Di solito è vestito di bianco, a volte con fianchi cinti da una pelle di tigre e con la pelle del demone Gajasura sulla spalla. Indossa il cordone sacro, e il suo corpo è ornato di serpenti, simbolo dell’attaccamento al mondo.
Indossa una ghirlanda di bacche rudrakshamala, o una ghirlanda di teschi che esprime l’aspetto terribile del dio, collegato anche, con la morte e la distruzione.
Le armi e gli emblemi portati nella mani quatto o otto mani impugnano una pelle di daino o antilope rampante mriga, il tridente trishula, un tamburello a mano a forma di clessidra damaru, la conchiglia, il fiore di loto, un bastone o ascia con un teschio parashu. Il cranio/teschio ciotola identifica Shiva come un Kapalika “portatore di teschi” e si riferisce a un periodo in cui tagliò la quinta testa di Brahma. La testa gli si attaccò alla mano fino a raggiungere Varanasi, una città sacra a Shiva. Poi è caduto, e un santuario per la purificazione di tutti i peccati, noto come Kapala-mochana “Il rilascio del teschio”, è stato successivamente stabilito nel luogo in cui è atterrato.
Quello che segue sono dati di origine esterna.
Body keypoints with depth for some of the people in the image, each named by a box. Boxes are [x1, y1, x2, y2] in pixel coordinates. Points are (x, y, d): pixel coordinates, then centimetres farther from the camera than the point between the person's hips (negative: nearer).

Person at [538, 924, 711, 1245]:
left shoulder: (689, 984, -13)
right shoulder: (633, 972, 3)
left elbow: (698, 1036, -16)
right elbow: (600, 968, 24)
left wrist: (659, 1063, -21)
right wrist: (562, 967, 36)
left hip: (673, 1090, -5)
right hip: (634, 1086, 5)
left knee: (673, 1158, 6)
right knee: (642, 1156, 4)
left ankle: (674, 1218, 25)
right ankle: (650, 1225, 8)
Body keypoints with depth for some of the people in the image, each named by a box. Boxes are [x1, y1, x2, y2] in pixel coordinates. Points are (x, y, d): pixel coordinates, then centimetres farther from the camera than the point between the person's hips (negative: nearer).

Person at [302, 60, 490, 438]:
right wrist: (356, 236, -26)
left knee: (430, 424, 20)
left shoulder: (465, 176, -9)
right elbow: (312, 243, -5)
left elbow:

Shiva venerato nella forma di linga
Il simbolo più complesso a cui è associato Shiva e il linga, lingam o lingham. Presente nei templi e nei santuari il linga è un oggetto votivo cilindrico, un fallo simbolo di fertilità o energia divina che si trova nei templi del dio, dove è spesso incorporato in un piatto yoni o versato.
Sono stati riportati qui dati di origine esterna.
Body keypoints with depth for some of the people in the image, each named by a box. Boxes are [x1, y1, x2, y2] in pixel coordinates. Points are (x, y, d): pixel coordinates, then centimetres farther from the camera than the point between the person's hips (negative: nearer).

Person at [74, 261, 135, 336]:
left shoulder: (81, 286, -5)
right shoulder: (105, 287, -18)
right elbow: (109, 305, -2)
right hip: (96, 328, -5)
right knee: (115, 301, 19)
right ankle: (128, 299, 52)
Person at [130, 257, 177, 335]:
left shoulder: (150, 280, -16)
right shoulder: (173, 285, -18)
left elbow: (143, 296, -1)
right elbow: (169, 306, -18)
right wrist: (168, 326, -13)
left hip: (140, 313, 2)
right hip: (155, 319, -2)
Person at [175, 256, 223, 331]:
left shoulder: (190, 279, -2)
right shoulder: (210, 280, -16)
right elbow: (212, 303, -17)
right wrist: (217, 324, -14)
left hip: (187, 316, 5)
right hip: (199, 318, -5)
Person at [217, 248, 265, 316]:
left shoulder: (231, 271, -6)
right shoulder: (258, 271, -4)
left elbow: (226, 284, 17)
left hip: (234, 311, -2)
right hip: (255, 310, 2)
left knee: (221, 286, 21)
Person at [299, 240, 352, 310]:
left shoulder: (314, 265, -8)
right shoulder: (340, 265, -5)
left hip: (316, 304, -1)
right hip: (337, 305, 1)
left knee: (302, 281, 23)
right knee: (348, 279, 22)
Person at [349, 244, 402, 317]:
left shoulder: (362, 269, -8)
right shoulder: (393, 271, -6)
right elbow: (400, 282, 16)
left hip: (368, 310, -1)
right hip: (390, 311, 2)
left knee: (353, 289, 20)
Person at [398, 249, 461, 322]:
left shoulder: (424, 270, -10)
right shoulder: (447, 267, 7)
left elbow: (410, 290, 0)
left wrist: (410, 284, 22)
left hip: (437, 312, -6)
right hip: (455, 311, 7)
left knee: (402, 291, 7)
Dopo la morte di Sarti, e prima della sua reincarnazione, Shiva era in lutto e si recò nella foresta di Daru per vivere con gli asceti o yogi. Tuttavia, le mogli dei asceti iniziarono presto a interessarsi a Shiva. Nella gelosia, gli asceti prima mandarono una grande antilope e poi una gigantesca tigre contro il dio, ma Shiva li affrontò rapidamente e indossò la pelle di tigre da allora in poi. Gli asceti allora maledirono la virilità di Shiva che, di conseguenza, cadde. Quando il fallo colpì il terreno, iniziarono i terremoti e gli asceti si spaventarono e chiesero perdono. Questo venne concesso da Shiva, ma disse loro di adorare per sempre il fallo come il Linga simbolico.
Già tra i resti delle civiltà dell’indo della civiltà di Harappa (circa 3000-1700 a.C.) sono state rinvenute piccole figure che rappresentano il fallo, come summa energia cosmica.